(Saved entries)
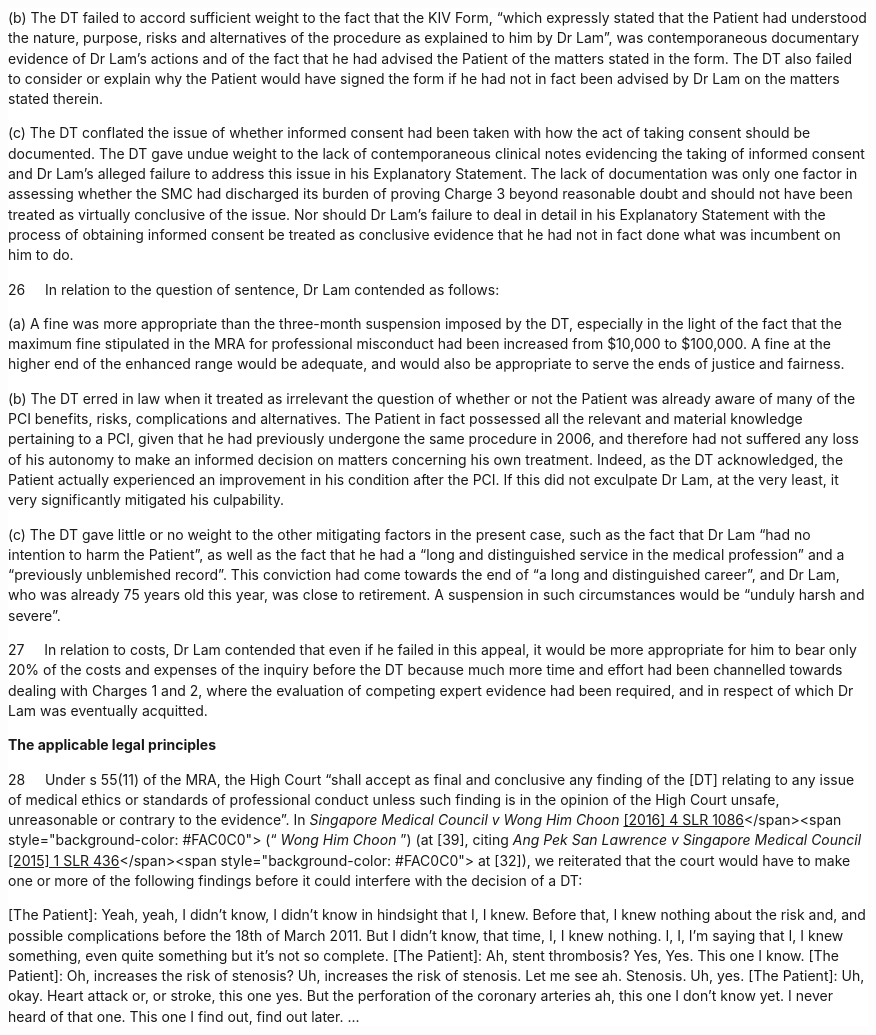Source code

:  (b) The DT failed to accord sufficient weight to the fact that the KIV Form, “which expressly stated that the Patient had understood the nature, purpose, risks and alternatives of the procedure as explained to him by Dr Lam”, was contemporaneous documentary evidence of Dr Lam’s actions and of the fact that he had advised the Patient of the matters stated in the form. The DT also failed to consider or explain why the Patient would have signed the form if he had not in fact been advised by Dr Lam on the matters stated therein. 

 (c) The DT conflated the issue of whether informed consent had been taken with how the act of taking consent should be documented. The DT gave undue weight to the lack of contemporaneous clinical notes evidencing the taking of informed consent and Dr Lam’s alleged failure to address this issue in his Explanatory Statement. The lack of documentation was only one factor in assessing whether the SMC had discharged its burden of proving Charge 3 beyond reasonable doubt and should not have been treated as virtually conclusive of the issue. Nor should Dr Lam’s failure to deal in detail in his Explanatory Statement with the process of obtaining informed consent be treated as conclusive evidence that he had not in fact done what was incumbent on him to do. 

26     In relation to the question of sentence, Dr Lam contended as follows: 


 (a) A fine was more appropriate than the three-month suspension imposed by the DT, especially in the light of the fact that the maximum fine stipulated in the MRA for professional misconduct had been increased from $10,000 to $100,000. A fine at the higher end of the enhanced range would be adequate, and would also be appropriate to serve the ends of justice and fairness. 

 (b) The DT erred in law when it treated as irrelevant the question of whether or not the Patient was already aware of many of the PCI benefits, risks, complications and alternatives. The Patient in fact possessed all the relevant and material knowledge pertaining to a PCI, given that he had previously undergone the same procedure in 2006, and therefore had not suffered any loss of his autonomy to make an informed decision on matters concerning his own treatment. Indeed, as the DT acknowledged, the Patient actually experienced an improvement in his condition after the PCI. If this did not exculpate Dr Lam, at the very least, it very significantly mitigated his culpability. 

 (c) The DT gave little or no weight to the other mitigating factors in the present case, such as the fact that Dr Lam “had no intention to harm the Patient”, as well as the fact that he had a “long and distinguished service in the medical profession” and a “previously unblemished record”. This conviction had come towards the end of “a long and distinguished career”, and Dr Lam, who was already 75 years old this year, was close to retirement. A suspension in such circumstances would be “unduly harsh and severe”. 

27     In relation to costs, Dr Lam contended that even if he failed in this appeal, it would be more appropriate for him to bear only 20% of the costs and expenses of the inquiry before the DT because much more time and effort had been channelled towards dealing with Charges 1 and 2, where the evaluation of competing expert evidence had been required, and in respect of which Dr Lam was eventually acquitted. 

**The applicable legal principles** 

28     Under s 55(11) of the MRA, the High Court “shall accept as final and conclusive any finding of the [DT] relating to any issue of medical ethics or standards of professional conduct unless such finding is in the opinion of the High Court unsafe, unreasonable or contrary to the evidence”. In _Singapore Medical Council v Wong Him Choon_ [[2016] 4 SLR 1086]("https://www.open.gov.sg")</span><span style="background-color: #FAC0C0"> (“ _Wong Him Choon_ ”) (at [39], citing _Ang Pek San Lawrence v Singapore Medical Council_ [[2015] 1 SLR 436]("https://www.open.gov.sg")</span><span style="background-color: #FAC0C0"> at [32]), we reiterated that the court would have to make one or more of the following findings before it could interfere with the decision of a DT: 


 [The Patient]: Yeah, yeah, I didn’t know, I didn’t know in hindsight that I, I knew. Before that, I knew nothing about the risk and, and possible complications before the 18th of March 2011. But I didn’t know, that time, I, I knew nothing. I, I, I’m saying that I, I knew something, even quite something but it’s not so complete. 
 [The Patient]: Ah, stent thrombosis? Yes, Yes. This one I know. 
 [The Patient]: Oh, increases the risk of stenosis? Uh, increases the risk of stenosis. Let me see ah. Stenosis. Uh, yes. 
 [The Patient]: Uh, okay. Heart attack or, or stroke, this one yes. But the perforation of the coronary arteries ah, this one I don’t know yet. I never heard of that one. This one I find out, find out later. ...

**WHAT IS REQUIRED**
Output every line of the items verbatim, omitting the pictures.

**SOLUTION FOR THIS EXERCISE**
Source code

:  (b) The DT failed to accord sufficient weight to the fact that the KIV Form, “which expressly stated that the Patient had understood the nature, purpose, risks and alternatives of the procedure as explained to him by Dr Lam”, was contemporaneous documentary evidence of Dr Lam’s actions and of the fact that he had advised the Patient of the matters stated in the form. The DT also failed to consider or explain why the Patient would have signed the form if he had not in fact been advised by Dr Lam on the matters stated therein. 

 (c) The DT conflated the issue of whether informed consent had been taken with how the act of taking consent should be documented. The DT gave undue weight to the lack of contemporaneous clinical notes evidencing the taking of informed consent and Dr Lam’s alleged failure to address this issue in his Explanatory Statement. The lack of documentation was only one factor in assessing whether the SMC had discharged its burden of proving Charge 3 beyond reasonable doubt and should not have been treated as virtually conclusive of the issue. Nor should Dr Lam’s failure to deal in detail in his Explanatory Statement with the process of obtaining informed consent be treated as conclusive evidence that he had not in fact done what was incumbent on him to do. 

26     In relation to the question of sentence, Dr Lam contended as follows: 


 (a) A fine was more appropriate than the three-month suspension imposed by the DT, especially in the light of the fact that the maximum fine stipulated in the MRA for professional misconduct had been increased from $10,000 to $100,000. A fine at the higher end of the enhanced range would be adequate, and would also be appropriate to serve the ends of justice and fairness. 

 (b) The DT erred in law when it treated as irrelevant the question of whether or not the Patient was already aware of many of the PCI benefits, risks, complications and alternatives. The Patient in fact possessed all the relevant and material knowledge pertaining to a PCI, given that he had previously undergone the same procedure in 2006, and therefore had not suffered any loss of his autonomy to make an informed decision on matters concerning his own treatment. Indeed, as the DT acknowledged, the Patient actually experienced an improvement in his condition after the PCI. If this did not exculpate Dr Lam, at the very least, it very significantly mitigated his culpability. 

 (c) The DT gave little or no weight to the other mitigating factors in the present case, such as the fact that Dr Lam “had no intention to harm the Patient”, as well as the fact that he had a “long and distinguished service in the medical profession” and a “previously unblemished record”. This conviction had come towards the end of “a long and distinguished career”, and Dr Lam, who was already 75 years old this year, was close to retirement. A suspension in such circumstances would be “unduly harsh and severe”. 

27     In relation to costs, Dr Lam contended that even if he failed in this appeal, it would be more appropriate for him to bear only 20% of the costs and expenses of the inquiry before the DT because much more time and effort had been channelled towards dealing with Charges 1 and 2, where the evaluation of competing expert evidence had been required, and in respect of which Dr Lam was eventually acquitted. 

**The applicable legal principles** 

28     Under s 55(11) of the MRA, the High Court “shall accept as final and conclusive any finding of the [DT] relating to any issue of medical ethics or standards of professional conduct unless such finding is in the opinion of the High Court unsafe, unreasonable or contrary to the evidence”. In _Singapore Medical Council v Wong Him Choon_ [[2016] 4 SLR 1086]("https://www.open.gov.sg")</span><span style="background-color: #FAC0C0"> (“ _Wong Him Choon_ ”) (at [39], citing _Ang Pek San Lawrence v Singapore Medical Council_ [[2015] 1 SLR 436]("https://www.open.gov.sg")</span><span style="background-color: #FAC0C0"> at [32]), we reiterated that the court would have to make one or more of the following findings before it could interfere with the decision of a DT: 


 [The Patient]: Yeah, yeah, I didn’t know, I didn’t know in hindsight that I, I knew. Before that, I knew nothing about the risk and, and possible complications before the 18th of March 2011. But I didn’t know, that time, I, I knew nothing. I, I, I’m saying that I, I knew something, even quite something but it’s not so complete. 
 [The Patient]: Ah, stent thrombosis? Yes, Yes. This one I know. 
 [The Patient]: Oh, increases the risk of stenosis? Uh, increases the risk of stenosis. Let me see ah. Stenosis. Uh, yes. 
 [The Patient]: Uh, okay. Heart attack or, or stroke, this one yes. But the perforation of the coronary arteries ah, this one I don’t know yet. I never heard of that one. This one I find out, find out later. ...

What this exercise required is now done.